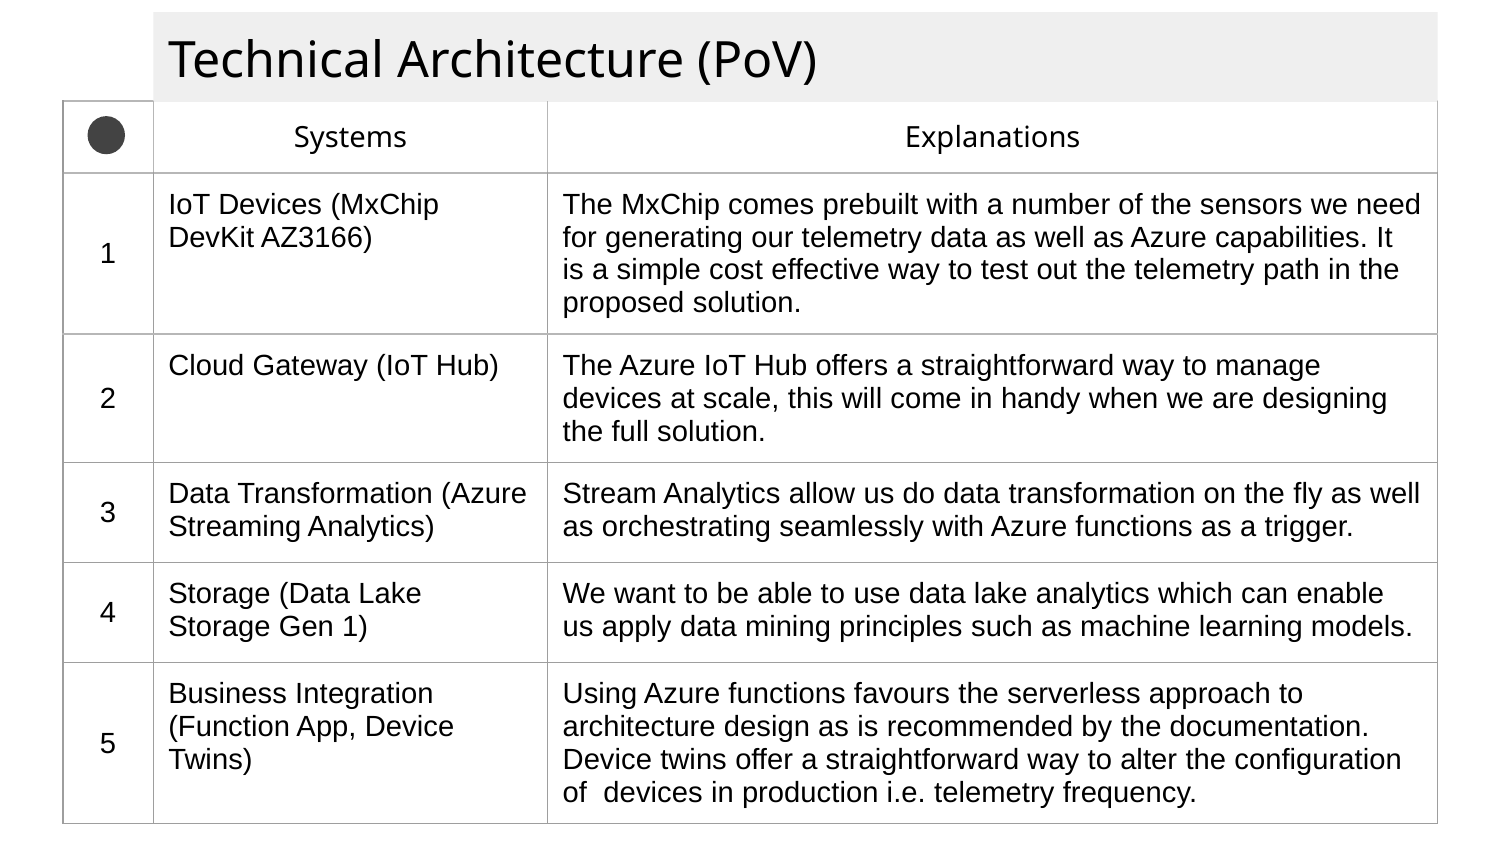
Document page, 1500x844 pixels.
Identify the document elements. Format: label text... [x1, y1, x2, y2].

table_cell Stream Analytics allow us do data transformation on the fly as well as orchestrating seamlessly with Azure functions as a trigger. [548, 463, 1437, 562]
table_cell Storage (Data Lake Storage Gen 1) [154, 563, 547, 662]
table_header Explanations [548, 102, 1437, 172]
text_box Technical Architecture (PoV) [153, 12, 1438, 101]
table_header Systems [154, 102, 547, 172]
table_cell 4 [64, 563, 153, 662]
table_cell Using Azure functions favours the serverless approach to architecture design as is recommended by the documentation. Device twins offer a straightforward way to alter the configuration of devices in production i.e. telemetry frequency. [548, 663, 1437, 823]
table_cell 1 [64, 174, 153, 333]
table_cell 2 [64, 335, 153, 462]
table_cell We want to be able to use data lake analytics which can enable us apply data mining principles such as machine learning models. [548, 563, 1437, 662]
table_cell IoT Devices (MxChip DevKit AZ3166) [154, 174, 547, 333]
text_box [87, 116, 126, 155]
table_cell The MxChip comes prebuilt with a number of the sensors we need for generating our telemetry data as well as Azure capabilities. It is a simple cost effective way to test out the telemetry path in the proposed solution. [548, 174, 1437, 333]
table_cell The Azure IoT Hub offers a straightforward way to manage devices at scale, this will come in handy when we are designing the full solution. [548, 335, 1437, 462]
table_cell 5 [64, 663, 153, 823]
table_cell Data Transformation (Azure Streaming Analytics) [154, 463, 547, 562]
table_header [64, 102, 153, 172]
table_cell Business Integration (Function App, Device Twins) [154, 663, 547, 823]
table_cell Cloud Gateway (IoT Hub) [154, 335, 547, 462]
table_cell 3 [64, 463, 153, 562]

+-------+

*TO-DO ITEM:*
What you return must be the lines from the line holding "Identify the document" through the final line of the material, word for word, and nothing more.

*SOLUTION:*
Identify the document elements. Format: label text... [x1, y1, x2, y2].

table_cell Stream Analytics allow us do data transformation on the fly as well as orchestrating seamlessly with Azure functions as a trigger. [548, 463, 1437, 562]
table_cell Storage (Data Lake Storage Gen 1) [154, 563, 547, 662]
table_header Explanations [548, 102, 1437, 172]
text_box Technical Architecture (PoV) [153, 12, 1438, 101]
table_header Systems [154, 102, 547, 172]
table_cell 4 [64, 563, 153, 662]
table_cell Using Azure functions favours the serverless approach to architecture design as is recommended by the documentation. Device twins offer a straightforward way to alter the configuration of devices in production i.e. telemetry frequency. [548, 663, 1437, 823]
table_cell 1 [64, 174, 153, 333]
table_cell 2 [64, 335, 153, 462]
table_cell We want to be able to use data lake analytics which can enable us apply data mining principles such as machine learning models. [548, 563, 1437, 662]
table_cell IoT Devices (MxChip DevKit AZ3166) [154, 174, 547, 333]
text_box [87, 116, 126, 155]
table_cell The MxChip comes prebuilt with a number of the sensors we need for generating our telemetry data as well as Azure capabilities. It is a simple cost effective way to test out the telemetry path in the proposed solution. [548, 174, 1437, 333]
table_cell The Azure IoT Hub offers a straightforward way to manage devices at scale, this will come in handy when we are designing the full solution. [548, 335, 1437, 462]
table_cell 5 [64, 663, 153, 823]
table_cell Data Transformation (Azure Streaming Analytics) [154, 463, 547, 562]
table_header [64, 102, 153, 172]
table_cell Business Integration (Function App, Device Twins) [154, 663, 547, 823]
table_cell Cloud Gateway (IoT Hub) [154, 335, 547, 462]
table_cell 3 [64, 463, 153, 562]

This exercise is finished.